保存済みの項目
=====
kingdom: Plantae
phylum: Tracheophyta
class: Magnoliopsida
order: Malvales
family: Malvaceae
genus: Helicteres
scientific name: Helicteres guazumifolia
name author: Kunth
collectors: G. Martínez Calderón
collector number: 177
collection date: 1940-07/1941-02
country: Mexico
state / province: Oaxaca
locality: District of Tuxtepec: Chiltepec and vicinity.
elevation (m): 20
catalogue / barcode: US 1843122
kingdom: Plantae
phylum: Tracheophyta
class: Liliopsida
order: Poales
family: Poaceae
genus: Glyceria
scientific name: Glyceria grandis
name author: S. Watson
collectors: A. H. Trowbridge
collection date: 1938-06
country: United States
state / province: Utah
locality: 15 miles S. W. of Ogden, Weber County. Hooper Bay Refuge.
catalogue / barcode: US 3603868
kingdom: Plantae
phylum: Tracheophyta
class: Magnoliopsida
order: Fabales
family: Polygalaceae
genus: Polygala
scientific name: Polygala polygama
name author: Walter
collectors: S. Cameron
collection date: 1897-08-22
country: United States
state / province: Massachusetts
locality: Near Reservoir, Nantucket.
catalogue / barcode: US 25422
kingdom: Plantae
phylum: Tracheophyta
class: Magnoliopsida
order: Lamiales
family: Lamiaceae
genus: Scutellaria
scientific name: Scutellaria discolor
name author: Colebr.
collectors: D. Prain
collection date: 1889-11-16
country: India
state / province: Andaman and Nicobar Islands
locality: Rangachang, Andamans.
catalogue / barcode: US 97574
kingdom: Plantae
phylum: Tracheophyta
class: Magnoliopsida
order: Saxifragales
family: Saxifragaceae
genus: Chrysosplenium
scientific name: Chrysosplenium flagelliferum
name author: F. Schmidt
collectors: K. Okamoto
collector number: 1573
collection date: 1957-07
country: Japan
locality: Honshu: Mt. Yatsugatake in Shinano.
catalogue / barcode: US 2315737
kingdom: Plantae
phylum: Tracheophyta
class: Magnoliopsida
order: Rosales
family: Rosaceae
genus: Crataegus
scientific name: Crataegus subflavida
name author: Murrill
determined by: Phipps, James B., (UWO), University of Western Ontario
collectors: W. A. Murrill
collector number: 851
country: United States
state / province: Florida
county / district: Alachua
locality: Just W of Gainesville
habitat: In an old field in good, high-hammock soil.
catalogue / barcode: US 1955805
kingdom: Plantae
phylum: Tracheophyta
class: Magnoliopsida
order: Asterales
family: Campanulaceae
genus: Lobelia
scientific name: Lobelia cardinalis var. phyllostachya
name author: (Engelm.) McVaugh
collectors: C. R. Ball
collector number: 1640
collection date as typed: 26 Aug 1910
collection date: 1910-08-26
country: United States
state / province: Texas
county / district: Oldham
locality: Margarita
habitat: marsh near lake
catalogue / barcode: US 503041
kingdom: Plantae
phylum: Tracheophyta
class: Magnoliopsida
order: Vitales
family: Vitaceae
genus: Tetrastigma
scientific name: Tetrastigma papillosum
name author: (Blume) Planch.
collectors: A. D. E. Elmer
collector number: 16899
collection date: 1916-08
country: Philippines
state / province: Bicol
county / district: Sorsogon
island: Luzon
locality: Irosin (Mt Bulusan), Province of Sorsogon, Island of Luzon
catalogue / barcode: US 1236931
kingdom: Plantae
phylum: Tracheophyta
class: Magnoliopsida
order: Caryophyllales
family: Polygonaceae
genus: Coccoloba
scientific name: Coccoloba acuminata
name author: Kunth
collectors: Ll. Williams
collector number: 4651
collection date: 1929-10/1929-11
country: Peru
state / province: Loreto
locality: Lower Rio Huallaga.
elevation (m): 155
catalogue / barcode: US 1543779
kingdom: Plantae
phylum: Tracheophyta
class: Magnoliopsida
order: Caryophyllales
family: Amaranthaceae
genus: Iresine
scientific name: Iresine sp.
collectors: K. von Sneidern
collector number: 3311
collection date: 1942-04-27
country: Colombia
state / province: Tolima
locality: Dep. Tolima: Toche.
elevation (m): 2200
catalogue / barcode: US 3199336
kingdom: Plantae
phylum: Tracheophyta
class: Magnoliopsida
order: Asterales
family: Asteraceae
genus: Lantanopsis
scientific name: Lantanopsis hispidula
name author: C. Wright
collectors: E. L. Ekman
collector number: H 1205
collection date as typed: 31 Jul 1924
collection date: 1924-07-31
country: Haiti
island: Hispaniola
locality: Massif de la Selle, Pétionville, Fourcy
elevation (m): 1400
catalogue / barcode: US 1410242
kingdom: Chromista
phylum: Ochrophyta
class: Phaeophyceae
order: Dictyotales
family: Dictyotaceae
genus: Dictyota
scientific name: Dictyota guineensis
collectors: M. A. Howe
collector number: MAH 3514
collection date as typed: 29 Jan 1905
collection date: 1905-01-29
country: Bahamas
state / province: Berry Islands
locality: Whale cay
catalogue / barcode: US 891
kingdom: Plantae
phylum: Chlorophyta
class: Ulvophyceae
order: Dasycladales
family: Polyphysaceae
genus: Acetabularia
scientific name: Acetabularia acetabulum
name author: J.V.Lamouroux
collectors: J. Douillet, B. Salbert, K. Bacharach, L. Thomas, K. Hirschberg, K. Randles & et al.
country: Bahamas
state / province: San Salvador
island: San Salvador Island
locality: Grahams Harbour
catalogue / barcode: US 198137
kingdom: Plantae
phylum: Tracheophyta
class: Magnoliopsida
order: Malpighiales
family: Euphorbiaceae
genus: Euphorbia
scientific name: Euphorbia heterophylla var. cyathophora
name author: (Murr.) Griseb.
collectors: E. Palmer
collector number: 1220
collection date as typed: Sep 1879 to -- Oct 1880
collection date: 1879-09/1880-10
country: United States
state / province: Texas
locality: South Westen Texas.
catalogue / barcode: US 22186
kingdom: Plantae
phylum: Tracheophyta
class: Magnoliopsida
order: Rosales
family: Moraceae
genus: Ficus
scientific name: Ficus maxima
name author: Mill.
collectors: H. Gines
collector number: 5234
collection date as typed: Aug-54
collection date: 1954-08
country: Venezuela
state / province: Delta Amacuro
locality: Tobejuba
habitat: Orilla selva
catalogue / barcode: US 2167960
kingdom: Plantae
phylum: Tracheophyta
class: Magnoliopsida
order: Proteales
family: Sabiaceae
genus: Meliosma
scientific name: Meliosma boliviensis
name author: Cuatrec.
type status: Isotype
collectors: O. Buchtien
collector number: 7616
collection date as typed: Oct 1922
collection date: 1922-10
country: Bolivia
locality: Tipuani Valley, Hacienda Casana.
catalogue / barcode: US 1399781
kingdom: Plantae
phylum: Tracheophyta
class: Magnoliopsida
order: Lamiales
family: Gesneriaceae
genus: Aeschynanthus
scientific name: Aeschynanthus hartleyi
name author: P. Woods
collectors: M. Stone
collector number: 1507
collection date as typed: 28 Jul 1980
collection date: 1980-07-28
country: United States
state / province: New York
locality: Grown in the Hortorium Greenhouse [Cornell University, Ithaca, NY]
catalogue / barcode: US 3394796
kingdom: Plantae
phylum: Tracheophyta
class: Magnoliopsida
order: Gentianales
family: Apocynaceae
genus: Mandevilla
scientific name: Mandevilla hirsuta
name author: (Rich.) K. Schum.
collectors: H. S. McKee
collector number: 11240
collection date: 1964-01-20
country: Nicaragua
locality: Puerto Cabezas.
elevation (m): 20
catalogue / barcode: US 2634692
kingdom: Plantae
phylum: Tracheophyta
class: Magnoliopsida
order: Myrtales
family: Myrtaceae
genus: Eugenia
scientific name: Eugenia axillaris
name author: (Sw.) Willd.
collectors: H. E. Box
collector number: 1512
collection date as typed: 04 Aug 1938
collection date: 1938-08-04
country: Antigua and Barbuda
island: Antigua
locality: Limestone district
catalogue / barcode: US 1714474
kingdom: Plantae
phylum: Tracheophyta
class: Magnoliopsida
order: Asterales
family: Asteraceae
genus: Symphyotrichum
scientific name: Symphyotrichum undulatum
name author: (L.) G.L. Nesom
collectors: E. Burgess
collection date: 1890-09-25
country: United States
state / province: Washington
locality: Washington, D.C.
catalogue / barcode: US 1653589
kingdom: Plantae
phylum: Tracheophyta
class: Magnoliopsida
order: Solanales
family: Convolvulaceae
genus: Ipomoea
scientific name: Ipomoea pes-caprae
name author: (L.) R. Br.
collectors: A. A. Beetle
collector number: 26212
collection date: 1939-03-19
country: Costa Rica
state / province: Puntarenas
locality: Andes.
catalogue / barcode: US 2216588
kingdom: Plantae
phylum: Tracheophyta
=====
依頼内容:
上の項目から、「country: India」を含む行で始まり「locality: Just W of Gainesville」を含む行で終わる部分を、両端の行も含めて一字一句違えずに書き写してください。

出力全文:
country: India
state / province: Andaman and Nicobar Islands
locality: Rangachang, Andamans.
catalogue / barcode: US 97574
kingdom: Plantae
phylum: Tracheophyta
class: Magnoliopsida
order: Saxifragales
family: Saxifragaceae
genus: Chrysosplenium
scientific name: Chrysosplenium flagelliferum
name author: F. Schmidt
collectors: K. Okamoto
collector number: 1573
collection date: 1957-07
country: Japan
locality: Honshu: Mt. Yatsugatake in Shinano.
catalogue / barcode: US 2315737
kingdom: Plantae
phylum: Tracheophyta
class: Magnoliopsida
order: Rosales
family: Rosaceae
genus: Crataegus
scientific name: Crataegus subflavida
name author: Murrill
determined by: Phipps, James B., (UWO), University of Western Ontario
collectors: W. A. Murrill
collector number: 851
country: United States
state / province: Florida
county / district: Alachua
locality: Just W of Gainesville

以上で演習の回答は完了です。